Research manager Lachlan Vass told the Australian Financial Review that undermines the reason for the policy.
“This policy is giving a bigger subsidy to higher-income people for the same car. That doesn’t make sense,” he said.
Data from the Grattan Institute also reveals the imbalance, with 4.4 per cent of Australians earning more than $190,000, while the majority earn less than $105,000.
At the same time, the Australian electric vehicle market is shifting rapidly, driven not be tax but by rising fuel costs.
A surge in global oil prices linked to conflict in the Middle East has pushed petrol prices sharply higher in recent weeks, accelerating the uptick of EVs.
Electric vehicles accounted for 14.8 per cent of new car sales in March, a record high, while demand in the used market also surged.
Mr Meredith said the spike shows a powerful shift at play.

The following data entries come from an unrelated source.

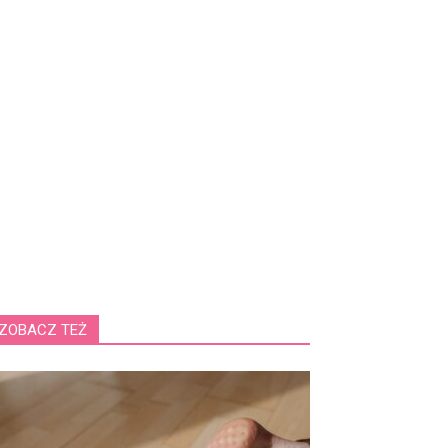
ZOBACZ TEŻ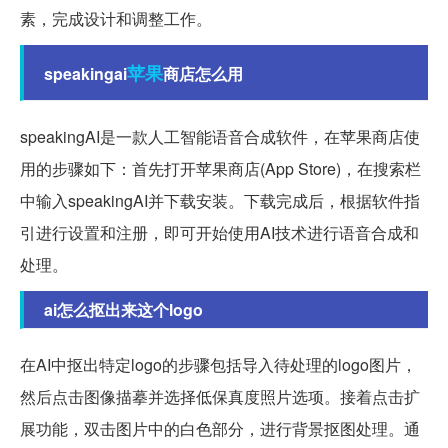
素，完成设计和调整工作。
苹果
speakingai
商店怎么用
speakingAI是一款人工智能语音合成软件，在苹果商店使
用的步骤如下：首先打开苹果商店(App Store)，在搜索栏
中输入speakingAI并下载安装。下载完成后，根据软件指
引进行设置和注册，即可开始使用AI技术进行语音合成和
处理。
ai怎么抠出来这个logo
在AI中抠出特定logo的步骤包括导入待处理的logo图片，
然后点击图像描摹并选择低保真度照片选项。接着点击扩
展功能，双击图片中的白色部分，进行背景抠图处理。通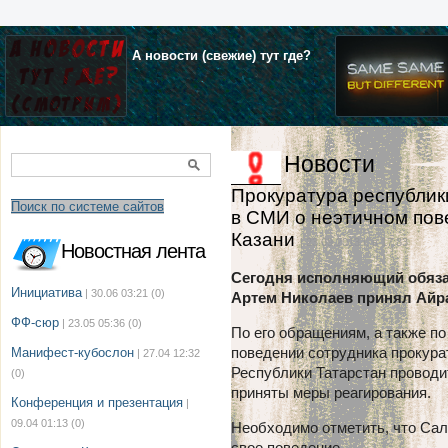
А новости (свежие) тут где?
Новости
Прокуратура республик
Поиск по системе сайтов
в СМИ о неэтичном пов
Казани
| 23.09.2013 г. в 17:33
Новостная лента
Сегодня исполняющий обяза
Инициатива
| 30.06 03:21
(0)
Артем Николаев принял Айр
ФФ-сюр
| 23.05 05:36
(0)
По его обращениям, а также п
поведении сотрудника прокур
Манифест-кубослон
| 27.04 12:32
Республики Татарстан проводи
(0)
приняты меры реагирования.
Конференция и презентация
|
09.04 01:13
(0)
Необходимо отметить, что Сал
свое поведение.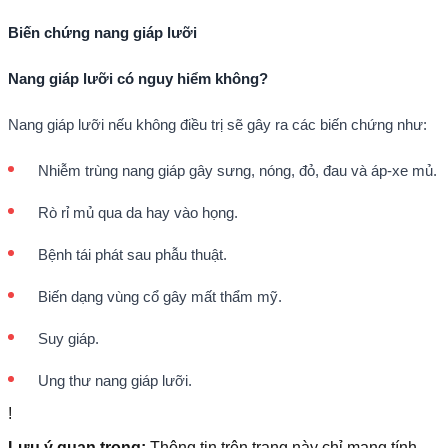
Biến chứng nang giáp lưỡi
Nang giáp lưỡi có nguy hiểm không?
Nang giáp lưỡi nếu không điều trị sẽ gây ra các biến chứng như:
Nhiễm trùng nang giáp gây sưng, nóng, đỏ, đau và áp-xe mủ.
Rò rỉ mủ qua da hay vào họng.
Bệnh tái phát sau phẫu thuật.
Biến dạng vùng cổ gây mất thẩm mỹ.
Suy giáp.
Ung thư nang giáp lưỡi.
!
Lưu ý quan trọng:
Thông tin trên trang này chỉ mang tính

“What’s made the difference is that there’s been a shock, an oil shock,” he said.
“Every time there’s an oil shock, it changes the behaviour of how consumers think.”
He said the current shift mirrors past crises.

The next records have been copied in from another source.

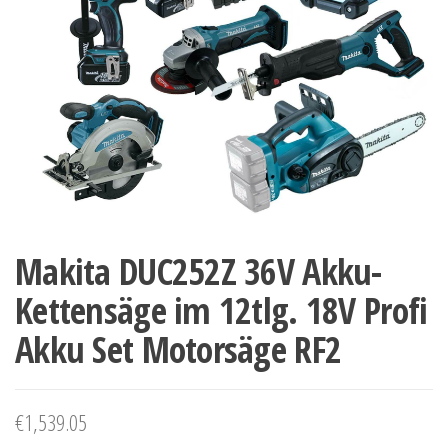
Makita DUC252Z 36V Akku-
Kettensäge im 12tlg. 18V Profi
Akku Set Motorsäge RF2
€
1,539.05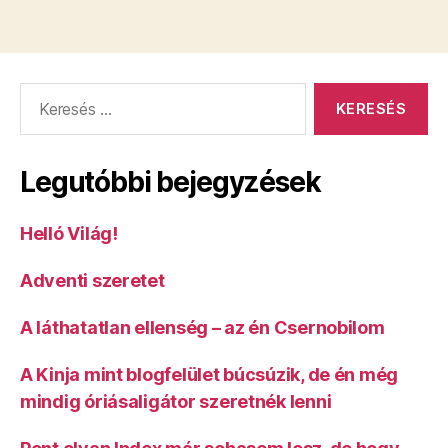
megvert
egy
magyar
Keresés:
sofőrt
és
egy
Legutóbbi bejegyzések
magyar
ügyvédet”
Helló Világ!
Adventi szeretet
A láthatatlan ellenség – az én Csernobilom
A Kinja mint blogfelület búcsúzik, de én még
mindig óriásaligátor szeretnék lenni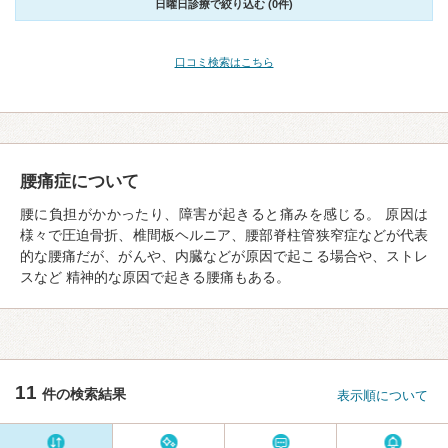
日曜日診療で絞り込む (0件)
口コミ検索はこちら
腰痛症について
腰に負担がかかったり、障害が起きると痛みを感じる。 原因は
様々で圧迫骨折、椎間板ヘルニア、腰部脊柱管狭窄症などが代表
的な腰痛だが、がんや、内臓などが原因で起こる場合や、ストレ
スなど 精神的な原因で起きる腰痛もある。
11
件の検索結果
表示順について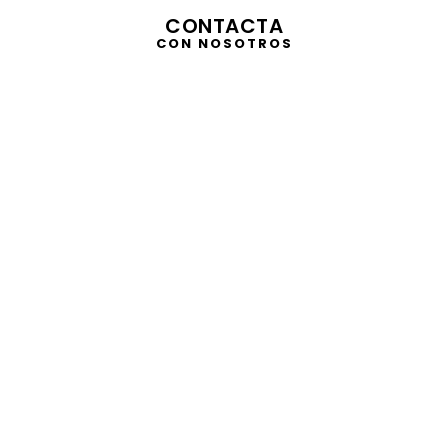
CONTACTA
CON NOSOTROS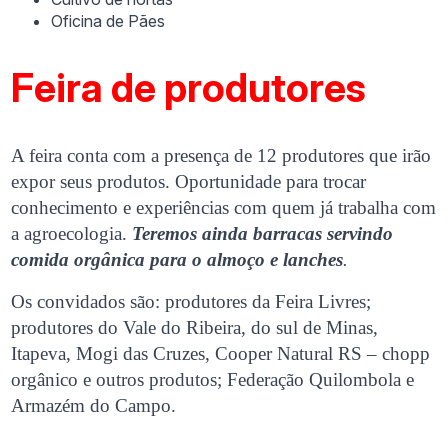
Oficina de Pães
Feira de produtores
A feira conta com a presença de 12 produtores que irão
expor seus produtos. Oportunidade para trocar
conhecimento e experiências com quem já trabalha com
a agroecologia.
Teremos ainda barracas servindo
comida orgânica para o almoço e lanches
.
Os convidados são: produtores da Feira Livres;
produtores do Vale do Ribeira, do sul de Minas,
Itapeva, Mogi das Cruzes, Cooper Natural RS – chopp
orgânico e outros produtos; Federação Quilombola e
Armazém do Campo.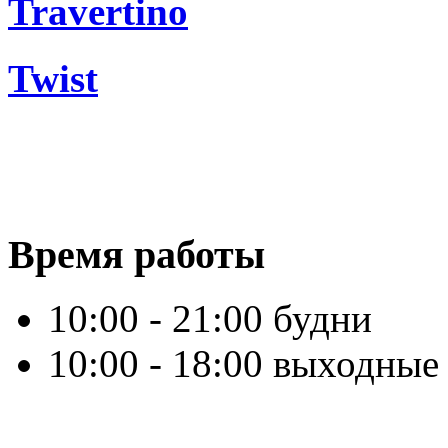
Travertino
Twist
Время работы
10:00 - 21:00 будни
10:00 - 18:00 выходные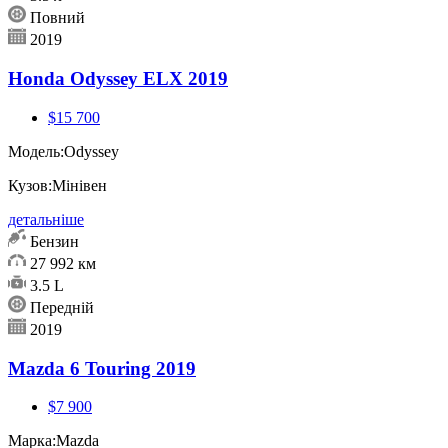
Повний
2019
Honda Odyssey ELX 2019
$15 700
Модель:
Odyssey
Кузов:
Мінівен
детальніше
Бензин
27 992 км
3.5 L
Передній
2019
Mazda 6 Touring 2019
$7 900
Марка:
Mazda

“1973 was an oil shock, people stopped buying big American cars, and they started buying small Japanese cars,” he said.
“People aren’t buying as many ICE cars; they’re buying EVs because of what’s happening with fuel pricing.”
The numbers at Kia reflect that, with the auto giant seeing 40 per cent electric, 30 per cent hybrid and 30 per cent ICE.
In January, EVs accounted for just 10 per cent of the brand’s sales.
Ahead of the May budget, the government has been signalling it would likely tweak the scheme rather than scrap it.
The exemption is now likely to be scaled back either by means-testing or lowering the vehicle price threshold.